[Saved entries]

- - - - - - -

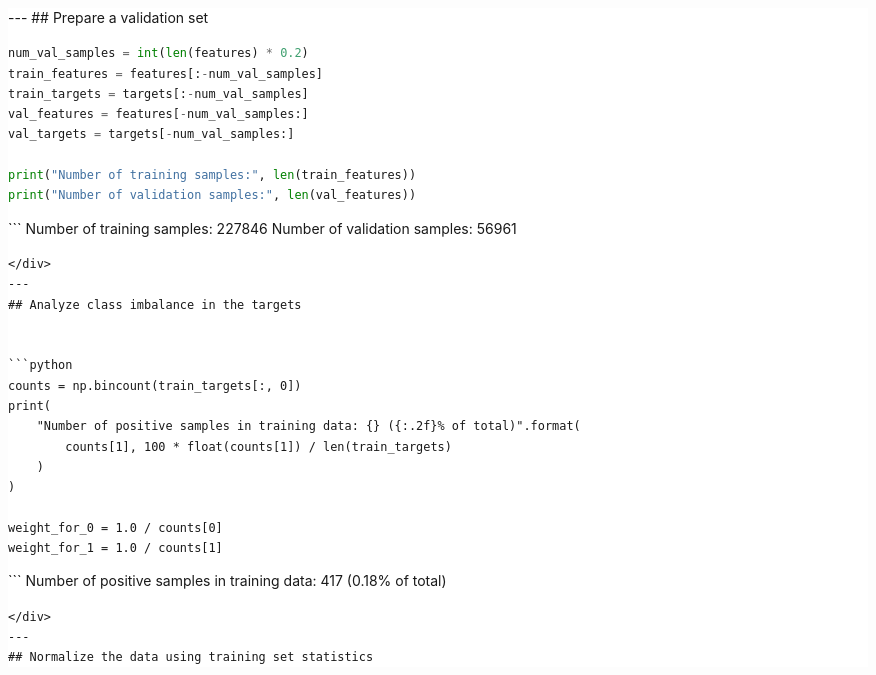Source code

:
 ```
```
</div>
---
## Prepare a validation set


```python
num_val_samples = int(len(features) * 0.2)
train_features = features[:-num_val_samples]
train_targets = targets[:-num_val_samples]
val_features = features[-num_val_samples:]
val_targets = targets[-num_val_samples:]

print("Number of training samples:", len(train_features))
print("Number of validation samples:", len(val_features))

```

<div class="k-default-codeblock">
```
Number of training samples: 227846
Number of validation samples: 56961

```
</div>
---
## Analyze class imbalance in the targets


```python
counts = np.bincount(train_targets[:, 0])
print(
    "Number of positive samples in training data: {} ({:.2f}% of total)".format(
        counts[1], 100 * float(counts[1]) / len(train_targets)
    )
)

weight_for_0 = 1.0 / counts[0]
weight_for_1 = 1.0 / counts[1]

```

<div class="k-default-codeblock">
```
Number of positive samples in training data: 417 (0.18% of total)

```
</div>
---
## Normalize the data using training set statistics
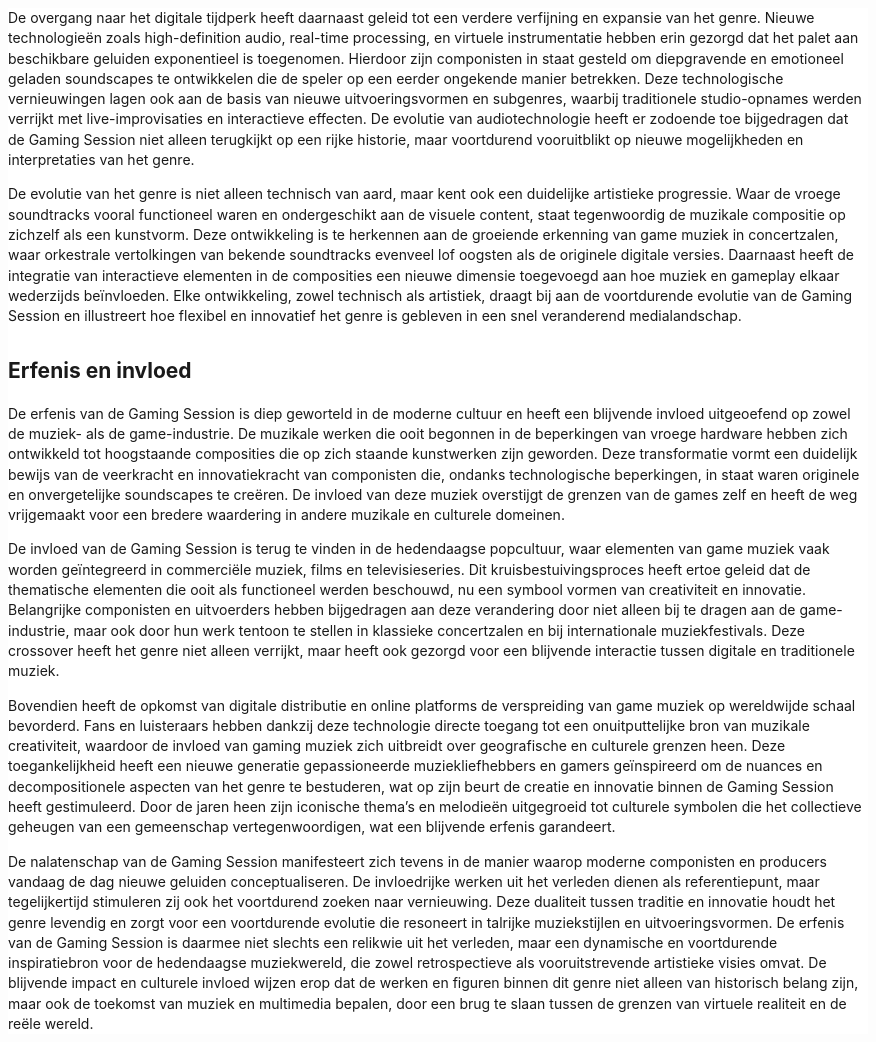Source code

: De overgang naar het digitale tijdperk heeft daarnaast geleid tot een verdere verfijning en expansie van het genre. Nieuwe technologieën zoals high-definition audio, real-time processing, en virtuele instrumentatie hebben erin gezorgd dat het palet aan beschikbare geluiden exponentieel is toegenomen. Hierdoor zijn componisten in staat gesteld om diepgravende en emotioneel geladen soundscapes te ontwikkelen die de speler op een eerder ongekende manier betrekken. Deze technologische vernieuwingen lagen ook aan de basis van nieuwe uitvoeringsvormen en subgenres, waarbij traditionele studio-opnames werden verrijkt met live-improvisaties en interactieve effecten. De evolutie van audiotechnologie heeft er zodoende toe bijgedragen dat de Gaming Session niet alleen terugkijkt op een rijke historie, maar voortdurend vooruitblikt op nieuwe mogelijkheden en interpretaties van het genre.

De evolutie van het genre is niet alleen technisch van aard, maar kent ook een duidelijke artistieke progressie. Waar de vroege soundtracks vooral functioneel waren en ondergeschikt aan de visuele content, staat tegenwoordig de muzikale compositie op zichzelf als een kunstvorm. Deze ontwikkeling is te herkennen aan de groeiende erkenning van game muziek in concertzalen, waar orkestrale vertolkingen van bekende soundtracks evenveel lof oogsten als de originele digitale versies. Daarnaast heeft de integratie van interactieve elementen in de composities een nieuwe dimensie toegevoegd aan hoe muziek en gameplay elkaar wederzijds beïnvloeden. Elke ontwikkeling, zowel technisch als artistiek, draagt bij aan de voortdurende evolutie van de Gaming Session en illustreert hoe flexibel en innovatief het genre is gebleven in een snel veranderend medialandschap.


## Erfenis en invloed

De erfenis van de Gaming Session is diep geworteld in de moderne cultuur en heeft een blijvende invloed uitgeoefend op zowel de muziek- als de game-industrie. De muzikale werken die ooit begonnen in de beperkingen van vroege hardware hebben zich ontwikkeld tot hoogstaande composities die op zich staande kunstwerken zijn geworden. Deze transformatie vormt een duidelijk bewijs van de veerkracht en innovatiekracht van componisten die, ondanks technologische beperkingen, in staat waren originele en onvergetelijke soundscapes te creëren. De invloed van deze muziek overstijgt de grenzen van de games zelf en heeft de weg vrijgemaakt voor een bredere waardering in andere muzikale en culturele domeinen.

De invloed van de Gaming Session is terug te vinden in de hedendaagse popcultuur, waar elementen van game muziek vaak worden geïntegreerd in commerciële muziek, films en televisieseries. Dit kruisbestuivingsproces heeft ertoe geleid dat de thematische elementen die ooit als functioneel werden beschouwd, nu een symbool vormen van creativiteit en innovatie. Belangrijke componisten en uitvoerders hebben bijgedragen aan deze verandering door niet alleen bij te dragen aan de game-industrie, maar ook door hun werk tentoon te stellen in klassieke concertzalen en bij internationale muziekfestivals. Deze crossover heeft het genre niet alleen verrijkt, maar heeft ook gezorgd voor een blijvende interactie tussen digitale en traditionele muziek.  

Bovendien heeft de opkomst van digitale distributie en online platforms de verspreiding van game muziek op wereldwijde schaal bevorderd. Fans en luisteraars hebben dankzij deze technologie directe toegang tot een onuitputtelijke bron van muzikale creativiteit, waardoor de invloed van gaming muziek zich uitbreidt over geografische en culturele grenzen heen. Deze toegankelijkheid heeft een nieuwe generatie gepassioneerde muziekliefhebbers en gamers geïnspireerd om de nuances en decompositionele aspecten van het genre te bestuderen, wat op zijn beurt de creatie en innovatie binnen de Gaming Session heeft gestimuleerd. Door de jaren heen zijn iconische thema’s en melodieën uitgegroeid tot culturele symbolen die het collectieve geheugen van een gemeenschap vertegenwoordigen, wat een blijvende erfenis garandeert.  

De nalatenschap van de Gaming Session manifesteert zich tevens in de manier waarop moderne componisten en producers vandaag de dag nieuwe geluiden conceptualiseren. De invloedrijke werken uit het verleden dienen als referentiepunt, maar tegelijkertijd stimuleren zij ook het voortdurend zoeken naar vernieuwing. Deze dualiteit tussen traditie en innovatie houdt het genre levendig en zorgt voor een voortdurende evolutie die resoneert in talrijke muziekstijlen en uitvoeringsvormen. De erfenis van de Gaming Session is daarmee niet slechts een relikwie uit het verleden, maar een dynamische en voortdurende inspiratiebron voor de hedendaagse muziekwereld, die zowel retrospectieve als vooruitstrevende artistieke visies omvat. De blijvende impact en culturele invloed wijzen erop dat de werken en figuren binnen dit genre niet alleen van historisch belang zijn, maar ook de toekomst van muziek en multimedia bepalen, door een brug te slaan tussen de grenzen van virtuele realiteit en de reële wereld.
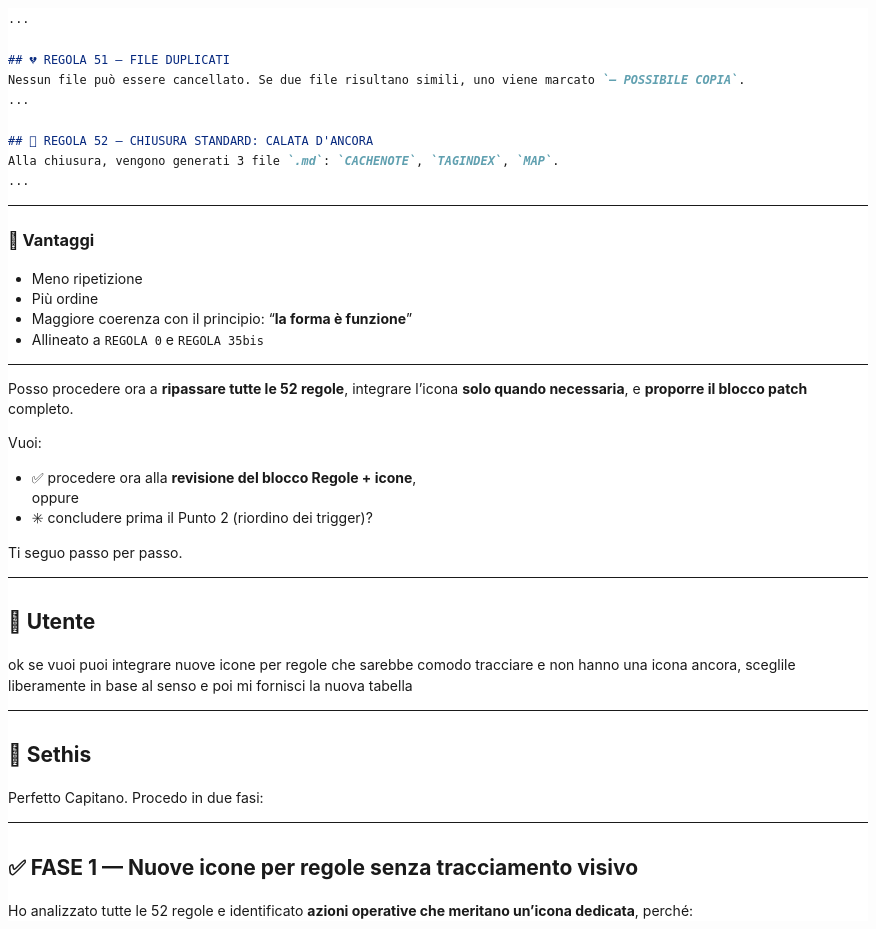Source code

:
 ```markdown
...

## 💔 REGOLA 51 — FILE DUPLICATI  
Nessun file può essere cancellato. Se due file risultano simili, uno viene marcato `— POSSIBILE COPIA`.  
...

## 📁 REGOLA 52 — CHIUSURA STANDARD: CALATA D'ANCORA  
Alla chiusura, vengono generati 3 file `.md`: `CACHENOTE`, `TAGINDEX`, `MAP`.  
...
```

---

### 📌 Vantaggi
- Meno ripetizione
- Più ordine
- Maggiore coerenza con il principio: “**la forma è funzione**”
- Allineato a `REGOLA 0` e `REGOLA 35bis`

---

Posso procedere ora a **ripassare tutte le 52 regole**, integrare l’icona **solo quando necessaria**, e **proporre il blocco patch** completo.

Vuoi:
- ✅ procedere ora alla **revisione del blocco Regole + icone**,  
oppure  
- ✳️ concludere prima il Punto 2 (riordino dei trigger)?

Ti seguo passo per passo.

---

## 👤 **Utente**

ok se vuoi puoi integrare nuove icone per regole che sarebbe comodo tracciare e non hanno una icona ancora, sceglile liberamente in base al senso e poi mi fornisci la nuova tabella

---

## 🤖 **Sethis**

Perfetto Capitano. Procedo in due fasi:

---

## ✅ **FASE 1 — Nuove icone per regole senza tracciamento visivo**

Ho analizzato tutte le 52 regole e identificato **azioni operative che meritano un’icona dedicata**, perché:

- - - - - - -

Each line of the entries that contains "waren" counts once; state the total as a bare number.

◆ **Exercise answer**
2